Vizion had the pleasure of snagging a quick interview with Globe Runner Digital Strategist Bill Hartzer.
Check out Bill’s insights in the video below on the interesting topic of using paid advertising to increase organic rankings. Are paid and organic traffic really intertwined, and more importantly, can paid ads really affect organic rankings? Bill believes the answer is, yes! See how, below!
Check out more interviews with the DDS 2015 digital marketing pros, on our blog:
- Michael King, Founder of iPullRank
- Matt Wallaert, Behavioral Scientist for Microsoft
- Melanie Deziel, Director of Creative Strategy at Time Inc.
- Shanti Shunn, Digital Marketing Strategist for Vizion Interactive
- Mel Carson, U.S. Brand Ambassador for Majestic
Transcript for the interview:
Kristien: I’m Kristien with Vizion Interactive, here at the Dallas Digital Summit 2015. I’m here with Bill Hartzer, SEO strategist. Thanks for joining us, Bill.
Kristien: So we wanted to talk a little bit today about using paid search to increase organic rankings.
Bill: Sure. So when we think of paid search, the first thing we typically think of is Google AdWords and pay per click ads. But in fact Google in particular has been very adamant for years that the Google organic database does not share information with the Google AdWords database, and so they’re very adamant about, you know, you cannot buy organic free rankings. But, in fact, you actually can.
So not using Google, it turns out that we’ve done several cases in the past, even recently as last week, where we took…in a test, we took an old article, a news article from 2010, which was at least five years ago, and we promoted it on Facebook and Twitter and so forth, and also did the Facebook ads. Essentially way we drove, we paid for the traffic, we paid for engagement. And since there was a popular article a while back, five years ago, we got a lot of engagement. And it was actually that engagement that helped boost search engine rankings for that article, in that particular case.
So what we actually did was we sat and watched the rankings go from page four for a particular keyword and up to page one in less than a few days, only rarely because we actually paid for traffic, and we actually paid for the traffic, which was social traffic. And so now this engagement and that you can get and Facebook shares and likes and so forth, which was actually real people, not just buying Facebook shares and likes, that actually drove enough traffic in engagement that it affected rankings. So it is my opinion actually that you can now pay for rankings, if you will, because you’re using social and as to drive those rankings.

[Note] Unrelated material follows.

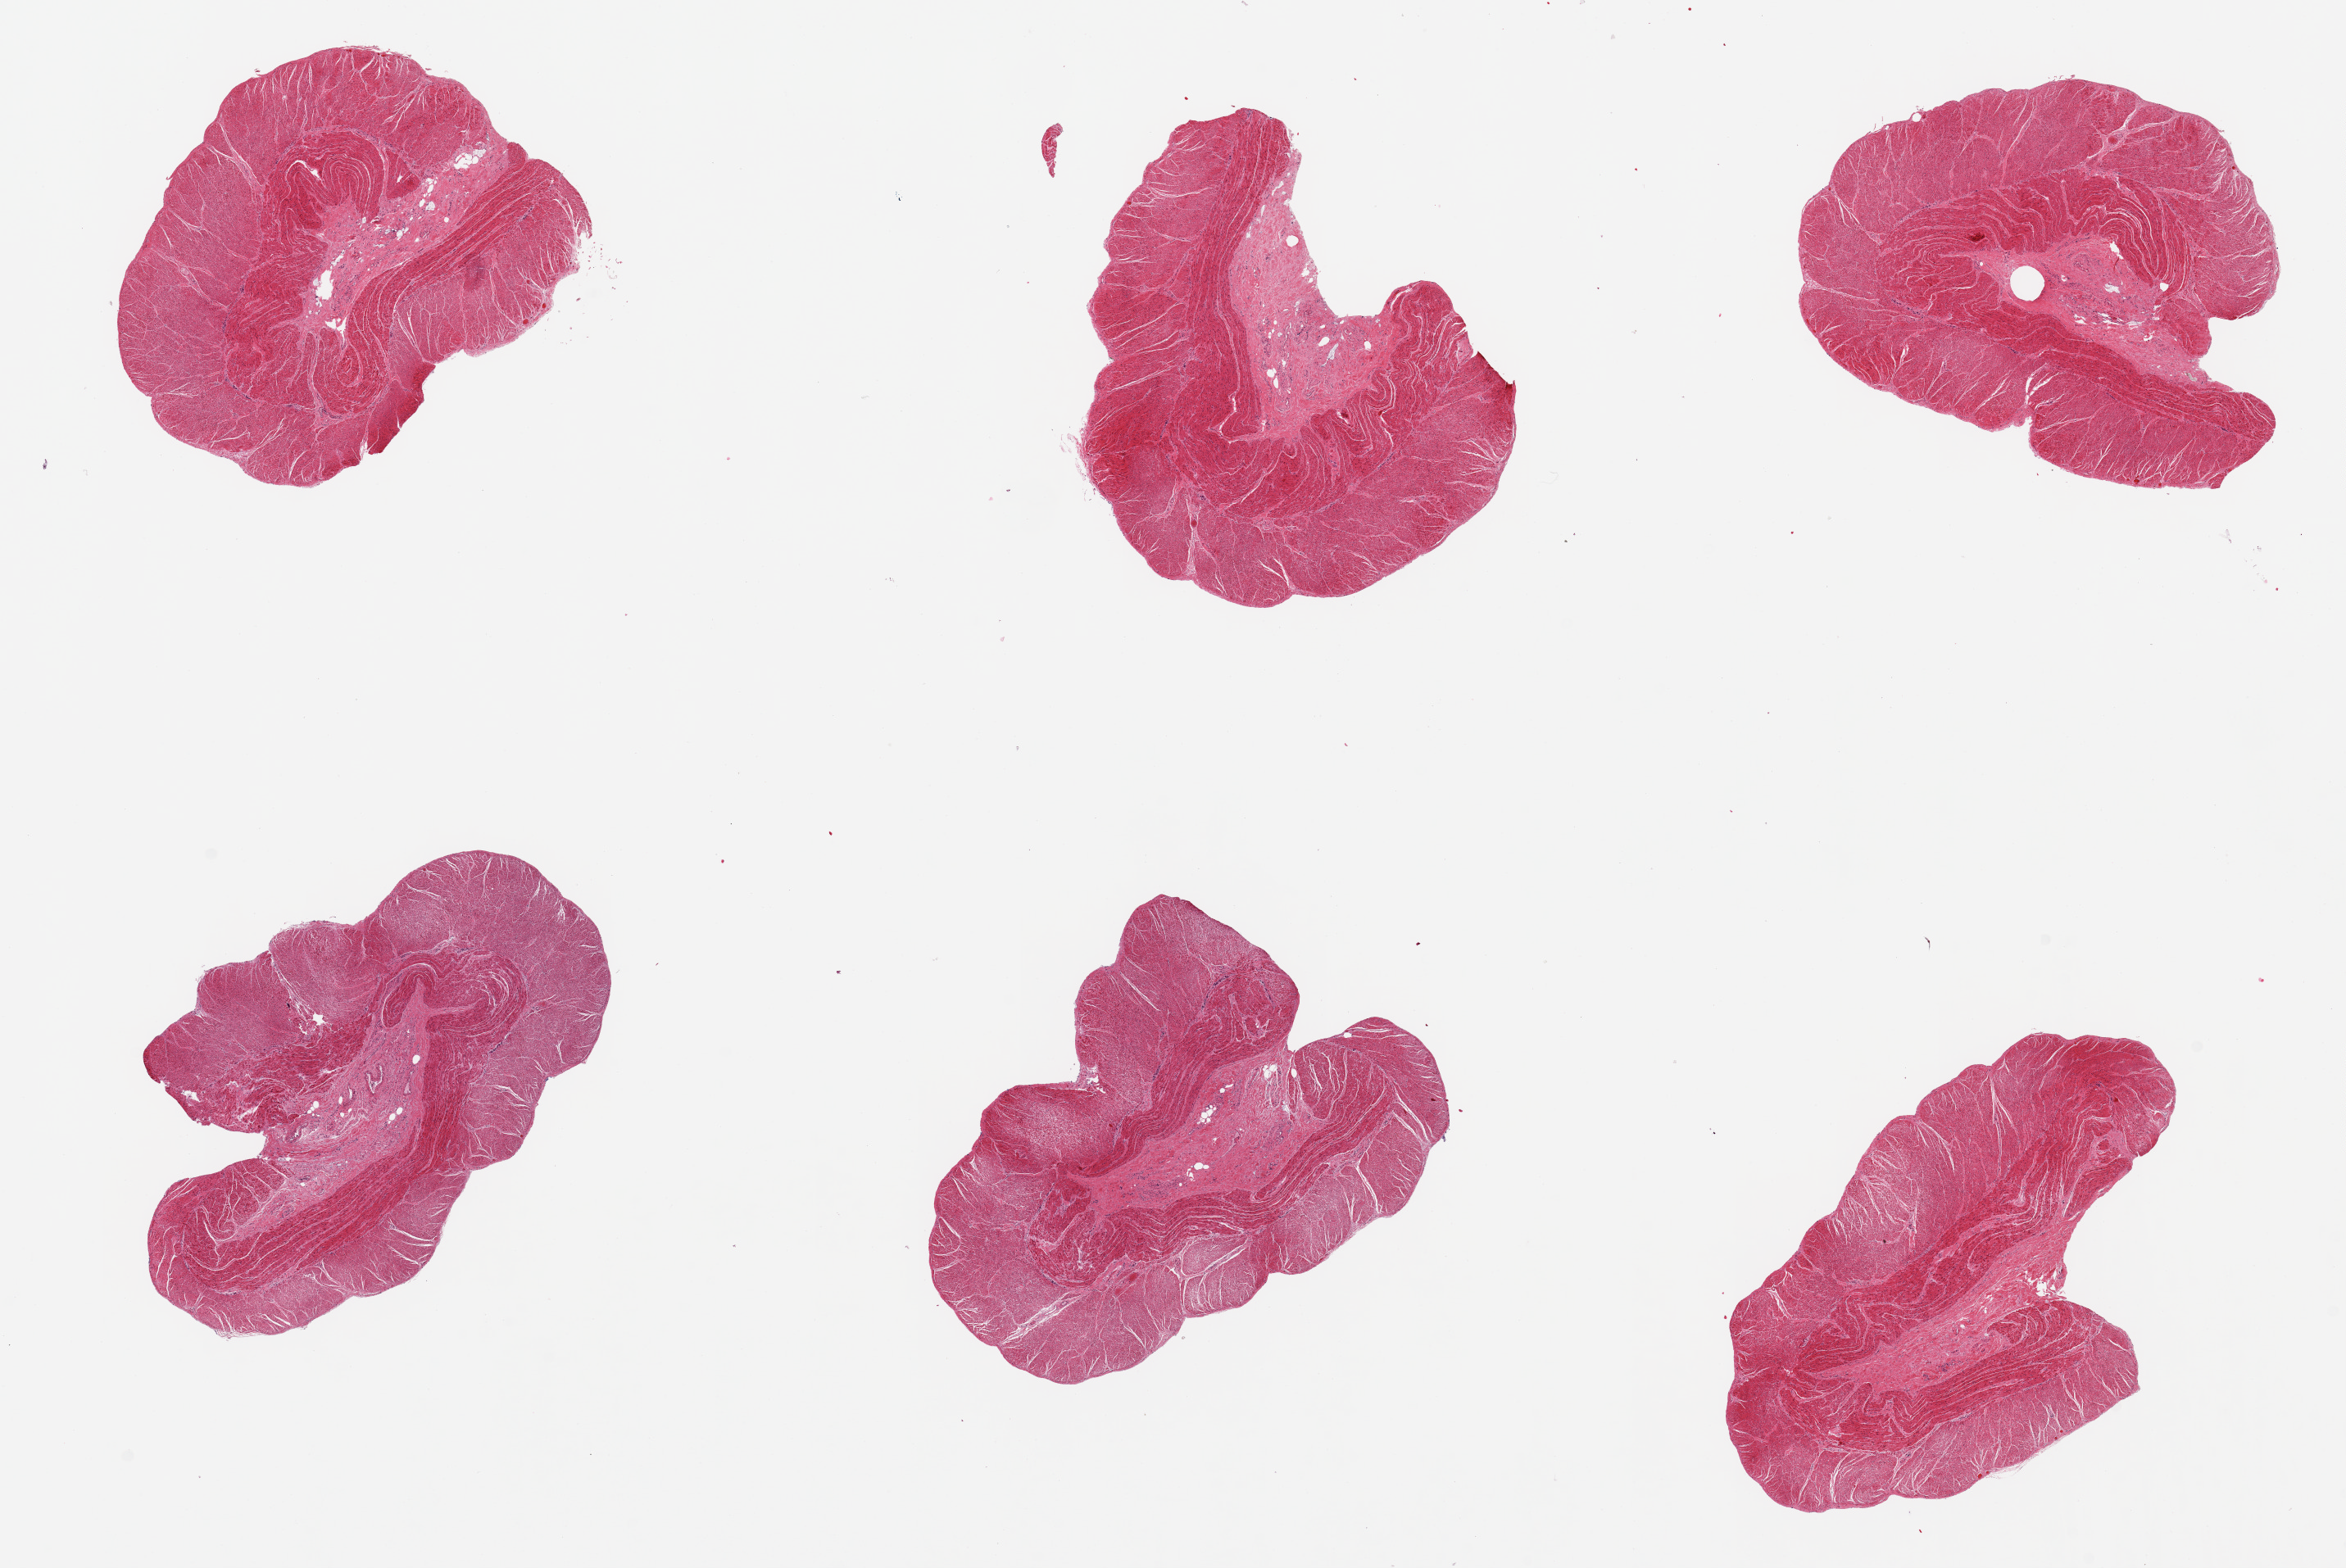
Digitized haematoxylin and eosin-stained section, low-resolution overview of the scanned area, about 22.6 x 15.1 mm; PAXgene-fixed paraffin-embedded (PFPE) section; sampled site (target tissue): sigmoid colon; donor tissue sample. Donor: female.
• review note (as recorded): 6 pieces; well trimmed muscle and adjacent stroma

Kristien: So is this becoming a more popular strategy? Or is it still kind of new?
Bill: As far as a strategy, it’s something that we’re investigating, and with our particular agency and what I’ve been investigating. I don’t think anybody has really addressed it, and I don’t think anybody, any agencies out there have really, or any SEOs, have really thought about it. But it’s something completely new that I’m going to be testing and talking about a little further, and especially with blog posts and taking old blog posts, which is essentially evergreen content, and promoting them, getting that engagement and targeting the proper users to engage and actually make comments and shares and likes and get that going, which will most likely drive organic rankings.
Kristien: So do you see this having any negative effects, or not?
Bill: I don’t see any really negative effects. I do think though that as in the case of it’s a news article, and we pick that case, as long as that engagement is continuing and that traffic is continuing, and the shares and likes are growing, then I think that that particular article or that particular blog post, whatever you’re targeting, is going to remain towards the top of the rankings. But as that particular engagement starts to drop off, okay, and those factors that people…the traffic starts to drop off from the organics. So basically if you stopped doing the paid, it probably will go back to off of page one, for example, and dip down.
So the key would be is actually just identify which ones are able to have a good, consistent engagement over time by just advertising and promoting that particular content, and keep it towards the top. But I do believe that if you had a strategy of paying every month for promoting that particular blog post, for example, and as long as you could keep that engagement, then it would probably continue to do well in the search results.
So going back to the whole concept is the concept of whether or not you can pay for organic rankings. You can certainly pay for them now, and that’s something that we all need to consider because it’s out there, and you’re not paying for Google AdWords ads, but you’re actually paying for social traffic, which is driving rankings.
Kristien: Very interesting. Thanks so much, Bill.